What I need :slight_smile:

  1. Sync All Files from SFTP/FolderName to GDrive:/FolderName. This is used for archiving (because we use rclone copy command w/o file/folder delete on destination.
  2. We need to know what files is synced during the last sync and copy (using rclone copy) those files only to GDRIVE/Folder2 in such order:
    2.1. If file name contains "request" and line count in file (wc -l < filename.csv) is more than 5 lines - move this file to GDrive/Folder2/Request/
    2.2. If the file name contains "adinfo" , adinfo file format is: Pattern1_adinfo_DDMMYYYY.csv - move this file to GDrive:/Folder2/Pattern1/adinfo/DDMMYYYY/Pattern1_adinfo_DDMMYYYY.csv. Here I need to extract Pattern1, DDMMYYYY from the filename and create the directories on the destionation.
    2.3. If new folder is synced (during the first command) and this Folder located on Grive:/Folder1/PreambulaDDMMYYYY copy this folder to Gdrive:/Folder2/Out_Folder/PreambulaDDMMYYYY

So, I understand how work the 1st part of my task for Archiving. But I can't accomplish the 2nd part of my task. I understand that I need to know somehow what files was synced when I launch the 1st command.

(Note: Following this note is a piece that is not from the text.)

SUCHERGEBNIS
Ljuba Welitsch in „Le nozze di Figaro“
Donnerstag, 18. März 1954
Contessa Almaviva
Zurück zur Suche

And after I need to copy them into the separate folder and organize it.

I hope, now I'm was clear :slight_smile: Apologies for confusing you

Thanks Sergejs!

Good explanation, pretty sure I got it right now :slight_smile:

I will make my answer a little brief and assume some script experience, so please ask if things are unclear.

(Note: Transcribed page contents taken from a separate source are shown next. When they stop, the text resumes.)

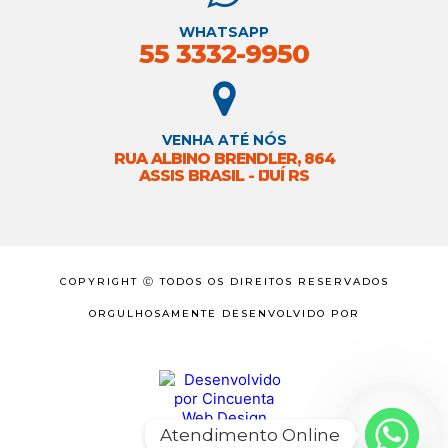
WHATSAPP
55 3332-9950
VENHA ATÉ NÓS
RUA ALBINO BRENDLER, 864
ASSIS BRASIL - IJUÍ RS
COPYRIGHT Ⓒ TODOS OS DIREITOS RESERVADOS
ORGULHOSAMENTE DESENVOLVIDO POR
Atendimento Online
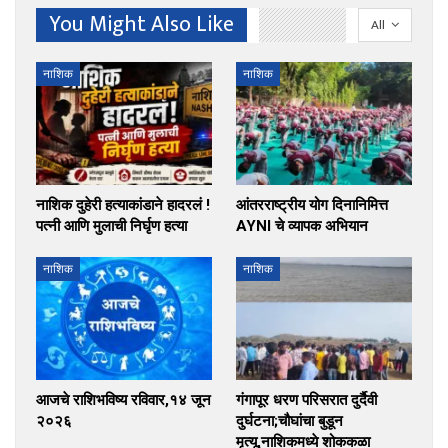
You Might Also Like
All
नाशिक
नाशिक
नाशिक दुहेरी हत्याकांडाने हादरलं !
आंतरराष्ट्रीय योग दिनानिमित्त
पत्नी आणि मुलाची निर्घृण हत्या
AYNI चे व्यापक अभियान
नाशिक
नाशिक
आजचे राशिभविष्य रविवार,१४ जून
गंगापूर धरण परिसरात दुर्दैवी
२०२६
दुर्घटना;चौघांचा बुडून
मृत्यू,नाशिकमध्ये शोककळा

I suggest you add --log-level=INFO --log-file=archive_sync.log to the sync to the archive, then the log file will among other things contain an INFO line for each file copied.

You will then be able to make a script, that first extract the new filenames (and their location in the archive) using sed and regex something like this:
https://forum.rclone.org/t/how-to-extract-file-names-after-move-command-is-successfully-done/33725/3

and then iterate over the list of new files to determine where to (optionally) place an extra (server side) copy using the following rules:

Here you also need (some) of the actual content of the file. You can either make a rclone copy from GDrive to a local temp folder and then do the wc -l, or perhaps it is possible and faster to do it directly on the output from rclone cat (perhaps using --head or --count).

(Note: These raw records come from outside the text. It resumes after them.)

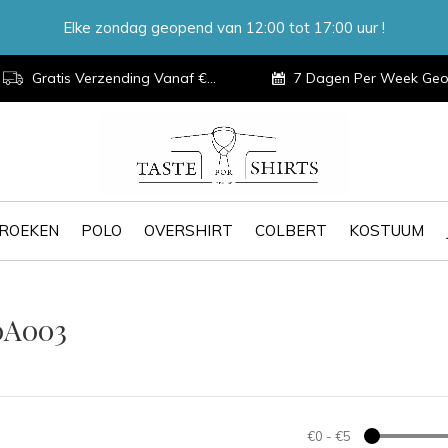
Elke zondag geopend van 12:00 tot 17:00 uur !
Gratis Verzending Vanaf €100,-
7 Dagen Per Week Geopen
ROEKEN
POLO
OVERSHIRT
COLBERT
KOSTUUM
0A003
€0
-
€5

When decided what to do you can do a server side copy something like this:

rclone copy GDrive:/FolderName/archive/some/folder/filename.csv GDrive:Folder2/Request

When you have extracted the pattern then just do a server side copy something like this:

rclone copy GDrive:/FolderName/archive/some/folder/filename.csv GDrive:/Folder2/Pattern1/adinfo/DDMMYYYY/Pattern1_adinfo_DDMMYYYY.csv

any non existing higher level directories will be created automatically.

Not sure I fully understand this, but perhaps it is just something like

rclone copy GDrive:/FolderName/PreambulaDDMMYYYY GDrive:/Folder2/Out_Folder/PreambulaDDMMYYYY

Hope I got it somewhat right and (most of) the above gives meaning to you :sweat_smile:

Great explanation, Ole!

Looks the right way for me! Thank you for advising me.

That mean, I should run the bash script when syncing Archive. The script should contain command lines in my case:

  1. rclone copy SFTP:/Folder1 GDrive:/Folder1 --log-level=INFO --log-file=archive_sync.log
  2. Extract filenames/directories from archive_sync.log file
    3,4,5 ... is "rclone copy ..." commands with defined rules to a specifc destination Folder ( adinfo, request, folders) depends on files/folder count in archive_sync.log

You are my savior, Ole! I will keep you posted about the results :slight_smile:

1 Like

Hi Ole,

Just for your info - after advising me "how to get file list from the log file", I complete must task with filtering using bash script. All works great!!!

The only thing rclone cat XXXX --tail command works slowly ( approx. 6 sec for each file). It doesn't matter for me, because I'm not having a huge file count during the last sync.

All Rclone Team - Have an amazing weekend!

This topic was automatically closed 30 days after the last reply. New replies are no longer allowed.